__EXTRACTED RECORDS__:
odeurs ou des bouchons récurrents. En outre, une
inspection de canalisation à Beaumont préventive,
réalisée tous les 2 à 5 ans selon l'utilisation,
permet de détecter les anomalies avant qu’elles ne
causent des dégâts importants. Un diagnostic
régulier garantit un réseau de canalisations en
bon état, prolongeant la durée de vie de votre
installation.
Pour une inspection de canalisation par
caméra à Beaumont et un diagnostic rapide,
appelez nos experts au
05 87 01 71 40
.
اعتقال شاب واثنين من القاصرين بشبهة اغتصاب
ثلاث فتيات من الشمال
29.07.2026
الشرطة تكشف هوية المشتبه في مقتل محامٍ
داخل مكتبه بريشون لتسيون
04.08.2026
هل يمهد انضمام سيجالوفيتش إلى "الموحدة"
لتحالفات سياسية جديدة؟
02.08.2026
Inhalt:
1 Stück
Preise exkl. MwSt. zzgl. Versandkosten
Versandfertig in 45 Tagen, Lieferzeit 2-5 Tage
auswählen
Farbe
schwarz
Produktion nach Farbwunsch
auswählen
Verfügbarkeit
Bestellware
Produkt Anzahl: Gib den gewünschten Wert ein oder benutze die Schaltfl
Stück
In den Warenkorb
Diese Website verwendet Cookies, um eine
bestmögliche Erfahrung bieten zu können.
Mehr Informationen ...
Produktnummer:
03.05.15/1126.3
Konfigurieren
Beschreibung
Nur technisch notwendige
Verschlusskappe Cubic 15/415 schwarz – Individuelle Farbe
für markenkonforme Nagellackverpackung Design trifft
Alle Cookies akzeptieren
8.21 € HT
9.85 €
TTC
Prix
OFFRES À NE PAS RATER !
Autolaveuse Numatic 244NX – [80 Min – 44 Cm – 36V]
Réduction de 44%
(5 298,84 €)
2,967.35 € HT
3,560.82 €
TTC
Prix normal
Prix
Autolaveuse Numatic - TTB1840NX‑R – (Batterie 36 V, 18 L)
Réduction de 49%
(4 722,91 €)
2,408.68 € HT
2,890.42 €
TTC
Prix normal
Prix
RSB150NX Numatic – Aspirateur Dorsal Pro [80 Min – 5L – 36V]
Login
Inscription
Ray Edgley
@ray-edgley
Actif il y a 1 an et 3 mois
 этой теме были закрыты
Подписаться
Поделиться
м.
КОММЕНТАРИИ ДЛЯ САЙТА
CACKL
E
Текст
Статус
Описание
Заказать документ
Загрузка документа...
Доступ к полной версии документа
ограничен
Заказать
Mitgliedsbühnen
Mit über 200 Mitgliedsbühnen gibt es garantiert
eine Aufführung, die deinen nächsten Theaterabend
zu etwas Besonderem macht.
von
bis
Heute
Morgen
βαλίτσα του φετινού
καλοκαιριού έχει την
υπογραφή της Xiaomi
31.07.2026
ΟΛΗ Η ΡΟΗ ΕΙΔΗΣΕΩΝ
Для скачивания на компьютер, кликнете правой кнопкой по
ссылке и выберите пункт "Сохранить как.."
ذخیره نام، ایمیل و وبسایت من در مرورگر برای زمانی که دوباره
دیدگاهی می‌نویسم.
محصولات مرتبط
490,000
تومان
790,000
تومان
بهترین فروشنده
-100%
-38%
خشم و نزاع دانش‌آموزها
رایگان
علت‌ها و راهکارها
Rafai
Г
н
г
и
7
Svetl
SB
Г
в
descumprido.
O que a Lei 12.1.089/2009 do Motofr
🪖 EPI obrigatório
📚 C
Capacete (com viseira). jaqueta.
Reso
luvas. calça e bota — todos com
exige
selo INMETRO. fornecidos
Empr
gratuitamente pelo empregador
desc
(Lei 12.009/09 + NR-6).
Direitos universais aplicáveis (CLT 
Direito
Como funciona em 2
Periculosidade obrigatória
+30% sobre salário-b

__WHAT NEEDS TO BE DONE__: Reproduce the text of every item above line for line, keeping each line unchanged and in its original order.

__WRITTEN RESPONSE__:
odeurs ou des bouchons récurrents. En outre, une
inspection de canalisation à Beaumont préventive,
réalisée tous les 2 à 5 ans selon l'utilisation,
permet de détecter les anomalies avant qu’elles ne
causent des dégâts importants. Un diagnostic
régulier garantit un réseau de canalisations en
bon état, prolongeant la durée de vie de votre
installation.
Pour une inspection de canalisation par
caméra à Beaumont et un diagnostic rapide,
appelez nos experts au
05 87 01 71 40
.
اعتقال شاب واثنين من القاصرين بشبهة اغتصاب
ثلاث فتيات من الشمال
29.07.2026
الشرطة تكشف هوية المشتبه في مقتل محامٍ
داخل مكتبه بريشون لتسيون
04.08.2026
هل يمهد انضمام سيجالوفيتش إلى "الموحدة"
لتحالفات سياسية جديدة؟
02.08.2026
Inhalt:
1 Stück
Preise exkl. MwSt. zzgl. Versandkosten
Versandfertig in 45 Tagen, Lieferzeit 2-5 Tage
auswählen
Farbe
schwarz
Produktion nach Farbwunsch
auswählen
Verfügbarkeit
Bestellware
Produkt Anzahl: Gib den gewünschten Wert ein oder benutze die Schaltfl
Stück
In den Warenkorb
Diese Website verwendet Cookies, um eine
bestmögliche Erfahrung bieten zu können.
Mehr Informationen ...
Produktnummer:
03.05.15/1126.3
Konfigurieren
Beschreibung
Nur technisch notwendige
Verschlusskappe Cubic 15/415 schwarz – Individuelle Farbe
für markenkonforme Nagellackverpackung Design trifft
Alle Cookies akzeptieren
8.21 € HT
9.85 €
TTC
Prix
OFFRES À NE PAS RATER !
Autolaveuse Numatic 244NX – [80 Min – 44 Cm – 36V]
Réduction de 44%
(5 298,84 €)
2,967.35 € HT
3,560.82 €
TTC
Prix normal
Prix
Autolaveuse Numatic - TTB1840NX‑R – (Batterie 36 V, 18 L)
Réduction de 49%
(4 722,91 €)
2,408.68 € HT
2,890.42 €
TTC
Prix normal
Prix
RSB150NX Numatic – Aspirateur Dorsal Pro [80 Min – 5L – 36V]
Login
Inscription
Ray Edgley
@ray-edgley
Actif il y a 1 an et 3 mois
 этой теме были закрыты
Подписаться
Поделиться
м.
КОММЕНТАРИИ ДЛЯ САЙТА
CACKL
E
Текст
Статус
Описание
Заказать документ
Загрузка документа...
Доступ к полной версии документа
ограничен
Заказать
Mitgliedsbühnen
Mit über 200 Mitgliedsbühnen gibt es garantiert
eine Aufführung, die deinen nächsten Theaterabend
zu etwas Besonderem macht.
von
bis
Heute
Morgen
βαλίτσα του φετινού
καλοκαιριού έχει την
υπογραφή της Xiaomi
31.07.2026
ΟΛΗ Η ΡΟΗ ΕΙΔΗΣΕΩΝ
Для скачивания на компьютер, кликнете правой кнопкой по
ссылке и выберите пункт "Сохранить как.."
ذخیره نام، ایمیل و وبسایت من در مرورگر برای زمانی که دوباره
دیدگاهی می‌نویسم.
محصولات مرتبط
490,000
تومان
790,000
تومان
بهترین فروشنده
-100%
-38%
خشم و نزاع دانش‌آموزها
رایگان
علت‌ها و راهکارها
Rafai
Г
н
г
и
7
Svetl
SB
Г
в
descumprido.
O que a Lei 12.1.089/2009 do Motofr
🪖 EPI obrigatório
📚 C
Capacete (com viseira). jaqueta.
Reso
luvas. calça e bota — todos com
exige
selo INMETRO. fornecidos
Empr
gratuitamente pelo empregador
desc
(Lei 12.009/09 + NR-6).
Direitos universais aplicáveis (CLT 
Direito
Como funciona em 2
Periculosidade obrigatória
+30% sobre salário-b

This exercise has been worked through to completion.